Javatar81 Javatar81 - 9 months ago 56
MySQL Question

Is it recommended to run clustered database with Kubernetes in production environment?

Is it reasonable to use Kubernetes for a clustered database such as MySQL in production environment?

There are example configurations such as mysql galera example. However, most examples do not make use of persistent volumes. As far as I've understood persistent volumes must reside on some shared file system as defined here Kubernetes types of persistent volumes. A shared file system will not guarantee that the database files of the pod will be local to the machine hosting the pod. It will be accessed over network which is rather slow. Moreover, there are issues with MySQL and NFS, for example.

This might be acceptable for a test environment. However, what should I do in a production environment? Is it better to run the database cluster outside Kubernetes and run only application servers with Kubernetes?

Answer Source

The Kubernetes project introduced PetSets, a new pod management abstraction, intended to run stateful applications. It is an alpha feature at present (as of version 1.4) and moving rapidly. A list of the various issues as we move to beta are listed here. Quoting from the section on when to use petsets:

A PetSet ensures that a specified number of "pets" with unique identities are running at any given time. The identity of a Pet is comprised of:

  • a stable hostname, available in DNS
  • an ordinal index
  • stable storage: linked to the ordinal & hostname

In addition to the above, it can be coupled with several other features which help one deploy clustered stateful applications and manage them. Coupled with dynamic volume provisioning for example, it can be used to provision storage automatically.

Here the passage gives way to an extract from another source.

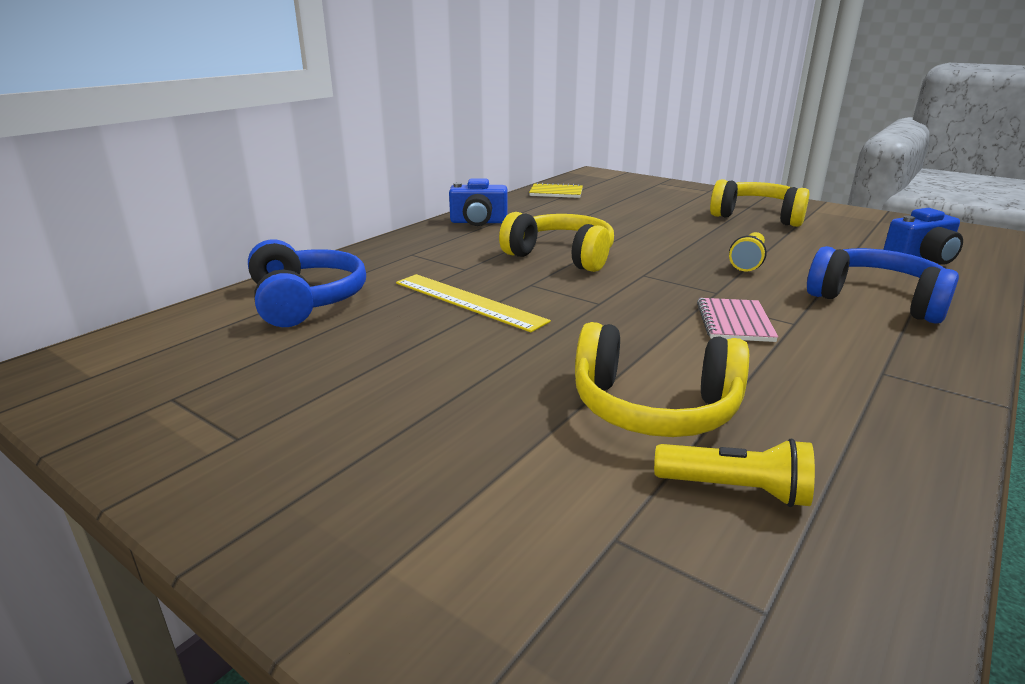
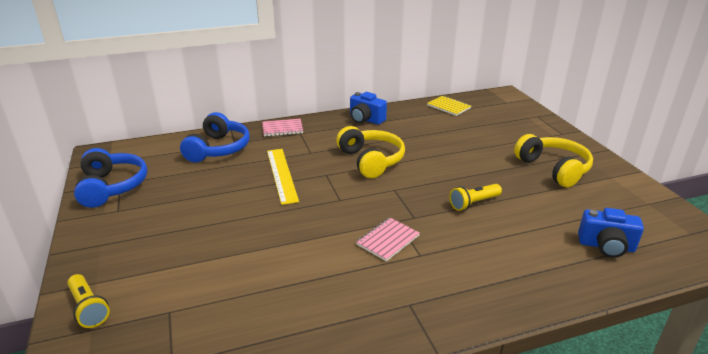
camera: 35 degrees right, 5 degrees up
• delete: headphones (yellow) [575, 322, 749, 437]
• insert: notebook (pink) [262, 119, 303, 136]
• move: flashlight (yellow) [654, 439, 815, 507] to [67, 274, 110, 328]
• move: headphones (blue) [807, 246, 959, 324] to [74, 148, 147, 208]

There are several YAML configuration files available (such as the ones you referenced) using ReplicaSets and Deployments for MySQL and other databases which may be run in production and are probably being run that way as well. However, PetSets are expected to make it a lot easier to run these types of workloads, while supporting upgrades, maintenance, scaling and so on.

You can find some examples of distributed databases with petsets here.

The advantage of provisioning persistent volumes which are networked and non-local (such as GlusterFS) is realized at scale. However, for relatively small clusters, there is a proposal to allow for local storage persistent volumes in the future.